Я начинаю хихикать и сразу перестаю. Быстрым шагом на клирос пришел сам священник Евгений. Но почему-то в подряснике. Подошел прямой наводкой ко мне. Наклонился и сказал:
– Со святым вечером! Я вас знаю. Устав на Богословских преподаете. Верите, нет? Я аж вспотел. Не могу вспомнить: в каком облачении служится служба мученикам… – и поправляет сползшие на кончик носа очки.
Так вот причина загвоздки! «Ксения, не называй сейчас просто название цвета. Он такое и раньше слышал. Тем более сейчас попразднество идет! Тут по-другому надо. Думай». Аккуратно встаю со скамейки, чтобы не встревожить дремлющую Веру, и говорю батюшке:
– Батюшка, вы служите Двунадесятый праздник. Облачились подходящим цветом по шпаргалке, висящей в Алтаре. У вас на душе такая радость, что вы забыли переодеться. И на завтра, и на послезавтра, и так до его отдания на радостях забыли переодеться. Служили все в том же цвете. Все в том же цвете. Так что…
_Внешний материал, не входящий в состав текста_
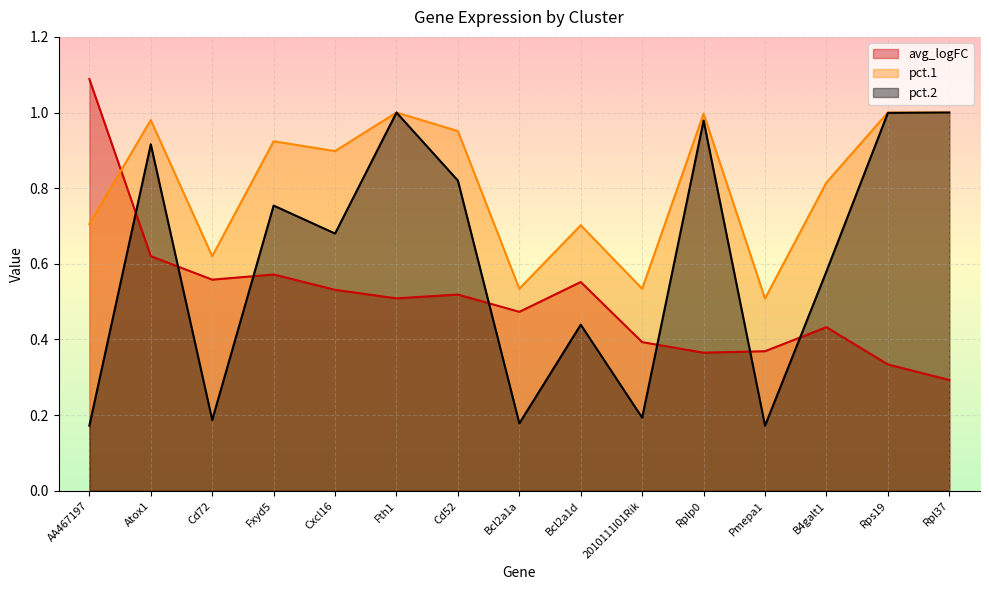

What is the label of the 12th point from the right?

Fxyd5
Неожиданно для меня священник развернулся и стал уходить в Алтарь, жестикулируя рукой и говоря вполголоса самому себе:
– Я отслужил и радуюсь, радуюсь. Не хочу переоблачаться. Каждый день в том же служу. Сегодня среда. Попразднество*. Я радуюсь! – При этих словах он закрывал дверцу Алтаря.
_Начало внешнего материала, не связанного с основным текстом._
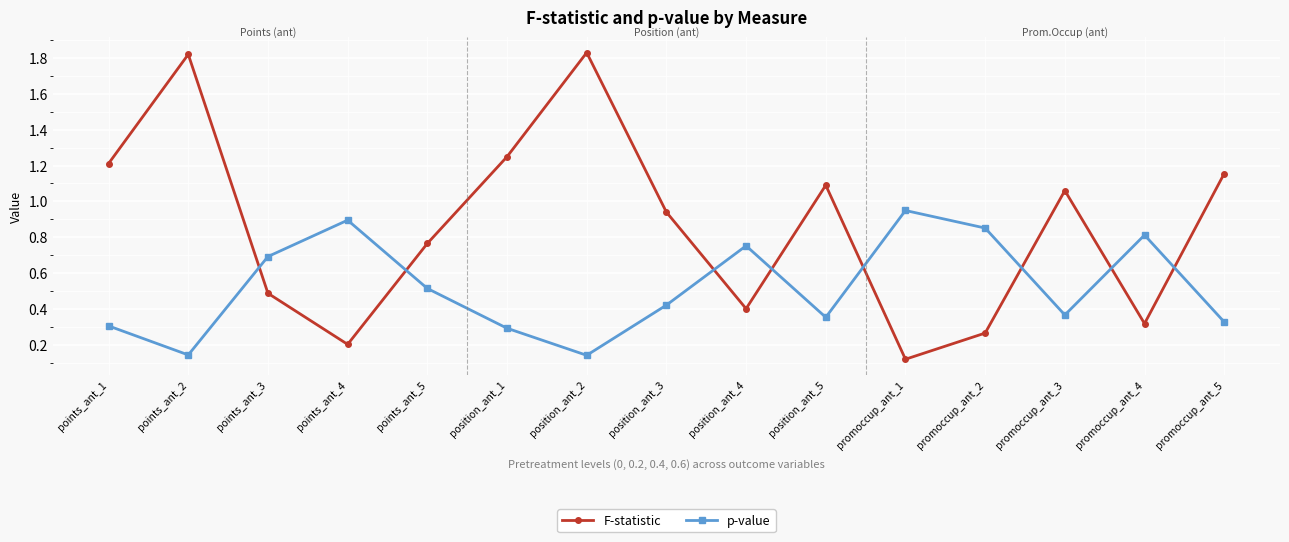

What is the difference between the F-statistic values at points_ant_5 and promoccup_ant_2?

0.5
Я подошла к пюпитру, чтобы сохранить серьезный настрой, так как певчие присели и смеялись в свои ладошки, прилипшие ко рту.
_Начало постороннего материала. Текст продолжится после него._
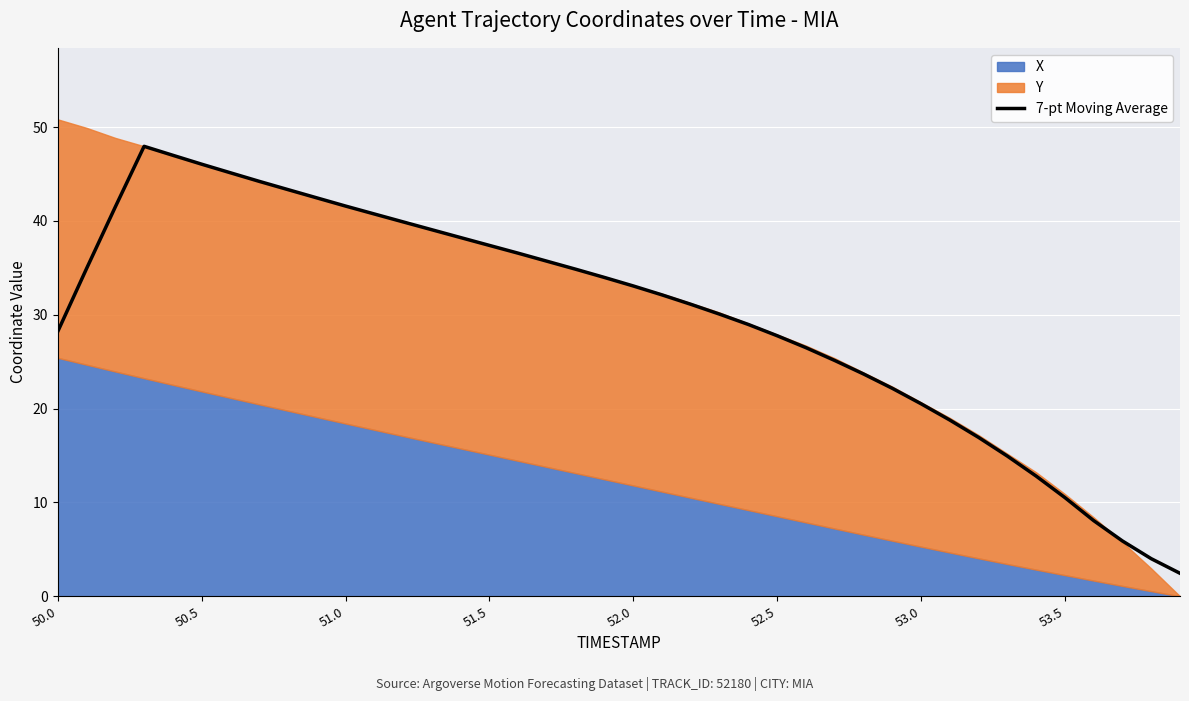

What is the minimum value for 7-pt Moving Average?

2.4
Никак не ожидала, что дверца Алтаря откроется вновь. Но она открылась. Батюшка выглянул в красном облачении, сделал в мою сторону легкий поклон и сказал:
– Очень благодарю вас.
Клирошане Алины сейчас плакать начнут от смеха. Не зря в какой-то далекой Азиатской стране смертная казнь осуществлялась в виде беспрерывного вызывания смеха у наказуемого до самой смерти.
Я их останавливаю. Заодно и воспитываю:
– Спросить – стыд одной минуты. А вот не знать – стыд всей жизни.
Подействовало. Певчие задумались.
– Благословен Бог наш… – А вот и возглас!
Начинаем служить, предстоять Богу. Мы все устали к вечеру, но служба вернет нам силы. Так всегда происходит.
– Миром Господу помолимся… – проникновенно затягивает диакон Андрей.
Льется своей особенной жизнью Божественная служба. Настоятель этого храма, хотя и довольно молод, к Уставу относится особенно. Это меня с ним роднит. Я с удовольствием откликаюсь на просьбы Алины Акимовой подменить ее на службах. Вот, например, место в начале вечерни, после Великой ектении*. Подавляющее большинство хоров сейчас начнут петь «Воззвахи*», а мы – по Уставу: чтение рядовой кафизмы №12.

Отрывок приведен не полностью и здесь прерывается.